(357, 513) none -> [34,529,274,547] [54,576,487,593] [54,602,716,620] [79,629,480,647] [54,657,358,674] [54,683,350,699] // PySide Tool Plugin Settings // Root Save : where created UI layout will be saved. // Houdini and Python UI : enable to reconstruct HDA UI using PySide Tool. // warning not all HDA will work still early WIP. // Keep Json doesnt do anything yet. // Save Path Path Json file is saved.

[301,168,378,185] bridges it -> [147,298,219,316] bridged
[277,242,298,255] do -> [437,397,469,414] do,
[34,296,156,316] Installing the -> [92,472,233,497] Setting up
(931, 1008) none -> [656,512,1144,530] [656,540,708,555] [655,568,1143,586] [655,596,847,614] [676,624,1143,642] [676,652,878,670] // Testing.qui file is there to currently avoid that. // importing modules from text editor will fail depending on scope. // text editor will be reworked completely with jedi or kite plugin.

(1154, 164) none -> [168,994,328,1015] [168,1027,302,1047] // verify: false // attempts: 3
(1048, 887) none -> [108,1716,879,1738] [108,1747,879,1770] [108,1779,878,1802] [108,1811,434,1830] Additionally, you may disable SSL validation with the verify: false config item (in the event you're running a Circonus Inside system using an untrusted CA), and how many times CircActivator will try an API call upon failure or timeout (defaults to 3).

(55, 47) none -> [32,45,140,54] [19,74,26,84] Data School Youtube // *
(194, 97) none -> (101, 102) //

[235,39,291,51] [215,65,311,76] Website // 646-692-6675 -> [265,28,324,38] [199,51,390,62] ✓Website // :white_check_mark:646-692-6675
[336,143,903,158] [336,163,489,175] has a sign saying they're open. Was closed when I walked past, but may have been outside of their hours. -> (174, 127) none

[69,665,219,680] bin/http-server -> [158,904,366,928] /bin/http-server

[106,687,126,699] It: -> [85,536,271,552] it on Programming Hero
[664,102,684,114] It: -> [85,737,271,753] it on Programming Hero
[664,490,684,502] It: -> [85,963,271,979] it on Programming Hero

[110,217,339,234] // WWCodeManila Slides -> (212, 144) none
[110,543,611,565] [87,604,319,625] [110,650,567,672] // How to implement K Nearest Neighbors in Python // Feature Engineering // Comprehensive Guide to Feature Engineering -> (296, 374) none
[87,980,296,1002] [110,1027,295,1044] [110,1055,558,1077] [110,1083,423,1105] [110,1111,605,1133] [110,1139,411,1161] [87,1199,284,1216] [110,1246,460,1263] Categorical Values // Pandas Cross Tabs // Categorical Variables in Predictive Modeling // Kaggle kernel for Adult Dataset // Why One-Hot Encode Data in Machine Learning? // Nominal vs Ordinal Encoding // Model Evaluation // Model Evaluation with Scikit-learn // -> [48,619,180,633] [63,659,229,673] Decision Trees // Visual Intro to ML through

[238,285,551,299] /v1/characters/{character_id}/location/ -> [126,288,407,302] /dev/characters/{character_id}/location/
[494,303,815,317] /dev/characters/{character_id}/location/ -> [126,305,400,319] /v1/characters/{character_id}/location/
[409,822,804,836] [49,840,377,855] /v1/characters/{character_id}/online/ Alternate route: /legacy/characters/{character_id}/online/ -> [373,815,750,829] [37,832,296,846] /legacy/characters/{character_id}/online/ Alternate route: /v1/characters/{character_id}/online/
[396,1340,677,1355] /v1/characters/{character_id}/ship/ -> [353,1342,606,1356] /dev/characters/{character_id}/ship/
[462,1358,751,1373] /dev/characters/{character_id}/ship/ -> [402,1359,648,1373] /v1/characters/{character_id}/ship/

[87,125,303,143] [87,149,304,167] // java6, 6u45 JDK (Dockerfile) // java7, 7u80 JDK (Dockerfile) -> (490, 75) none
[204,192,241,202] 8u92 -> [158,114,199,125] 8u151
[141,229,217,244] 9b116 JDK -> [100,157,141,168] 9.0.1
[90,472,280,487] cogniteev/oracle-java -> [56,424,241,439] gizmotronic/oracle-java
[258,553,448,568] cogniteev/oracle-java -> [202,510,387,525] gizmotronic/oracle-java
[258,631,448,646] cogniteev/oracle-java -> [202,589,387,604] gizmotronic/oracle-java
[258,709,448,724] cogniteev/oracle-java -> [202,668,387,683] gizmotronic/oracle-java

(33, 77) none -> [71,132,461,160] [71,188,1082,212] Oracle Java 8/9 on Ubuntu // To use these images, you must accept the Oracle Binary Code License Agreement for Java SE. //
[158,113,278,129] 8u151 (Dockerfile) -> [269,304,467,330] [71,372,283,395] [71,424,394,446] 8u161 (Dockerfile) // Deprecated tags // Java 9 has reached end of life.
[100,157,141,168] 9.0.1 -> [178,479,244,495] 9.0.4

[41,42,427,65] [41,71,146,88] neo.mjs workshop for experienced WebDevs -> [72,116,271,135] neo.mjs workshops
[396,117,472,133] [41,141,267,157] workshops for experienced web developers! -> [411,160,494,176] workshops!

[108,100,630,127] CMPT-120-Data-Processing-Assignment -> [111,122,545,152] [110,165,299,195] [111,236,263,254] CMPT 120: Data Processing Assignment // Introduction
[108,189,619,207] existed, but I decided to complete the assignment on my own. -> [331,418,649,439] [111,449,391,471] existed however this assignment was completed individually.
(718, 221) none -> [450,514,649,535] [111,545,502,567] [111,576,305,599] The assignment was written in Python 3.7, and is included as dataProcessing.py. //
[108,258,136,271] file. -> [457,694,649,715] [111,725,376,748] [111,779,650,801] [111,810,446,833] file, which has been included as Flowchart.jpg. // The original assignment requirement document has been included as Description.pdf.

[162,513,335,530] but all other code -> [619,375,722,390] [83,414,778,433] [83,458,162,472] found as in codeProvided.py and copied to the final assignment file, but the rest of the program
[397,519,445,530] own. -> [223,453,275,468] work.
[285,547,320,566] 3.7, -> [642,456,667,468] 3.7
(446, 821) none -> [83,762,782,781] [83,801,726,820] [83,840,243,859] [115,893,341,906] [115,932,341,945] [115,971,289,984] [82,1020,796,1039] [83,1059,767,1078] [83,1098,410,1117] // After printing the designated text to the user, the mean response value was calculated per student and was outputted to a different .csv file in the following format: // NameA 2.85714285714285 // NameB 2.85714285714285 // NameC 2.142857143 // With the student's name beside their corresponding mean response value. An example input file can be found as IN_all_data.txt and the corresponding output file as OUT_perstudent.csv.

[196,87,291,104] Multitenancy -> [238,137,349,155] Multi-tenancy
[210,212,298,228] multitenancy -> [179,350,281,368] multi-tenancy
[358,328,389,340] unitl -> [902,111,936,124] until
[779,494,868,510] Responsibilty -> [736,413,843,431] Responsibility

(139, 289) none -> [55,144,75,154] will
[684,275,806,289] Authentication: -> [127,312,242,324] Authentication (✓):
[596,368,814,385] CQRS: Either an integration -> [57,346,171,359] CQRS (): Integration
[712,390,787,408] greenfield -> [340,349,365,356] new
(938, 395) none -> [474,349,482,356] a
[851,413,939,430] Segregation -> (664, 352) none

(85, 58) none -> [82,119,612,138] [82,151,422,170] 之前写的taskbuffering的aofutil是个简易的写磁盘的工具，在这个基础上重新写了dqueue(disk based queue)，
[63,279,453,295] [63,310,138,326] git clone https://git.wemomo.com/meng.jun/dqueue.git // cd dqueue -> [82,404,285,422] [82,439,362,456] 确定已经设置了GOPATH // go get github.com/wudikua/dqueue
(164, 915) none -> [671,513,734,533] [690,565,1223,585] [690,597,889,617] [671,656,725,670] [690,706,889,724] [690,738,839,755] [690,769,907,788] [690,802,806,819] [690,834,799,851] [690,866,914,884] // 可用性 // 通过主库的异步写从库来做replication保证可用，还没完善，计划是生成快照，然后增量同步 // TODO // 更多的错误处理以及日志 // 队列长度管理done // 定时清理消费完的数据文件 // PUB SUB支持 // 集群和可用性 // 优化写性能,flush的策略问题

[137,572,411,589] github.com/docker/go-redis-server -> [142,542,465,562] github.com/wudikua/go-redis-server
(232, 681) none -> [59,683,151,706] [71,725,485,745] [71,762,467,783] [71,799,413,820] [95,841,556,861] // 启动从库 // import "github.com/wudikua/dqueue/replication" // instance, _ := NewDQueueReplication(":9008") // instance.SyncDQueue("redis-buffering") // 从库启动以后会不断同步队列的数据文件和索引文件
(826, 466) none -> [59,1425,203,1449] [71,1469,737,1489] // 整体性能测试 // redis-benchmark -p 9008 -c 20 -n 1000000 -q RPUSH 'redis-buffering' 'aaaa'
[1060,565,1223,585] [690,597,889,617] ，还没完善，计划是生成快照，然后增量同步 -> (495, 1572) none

# WORK REQUEST
Extract each line from the listing that holds the word "workshops".

# EXERCISE ANSWER
[41,42,427,65] [41,71,146,88] neo.mjs workshop for experienced WebDevs -> [72,116,271,135] neo.mjs workshops
[396,117,472,133] [41,141,267,157] workshops for experienced web developers! -> [411,160,494,176] workshops!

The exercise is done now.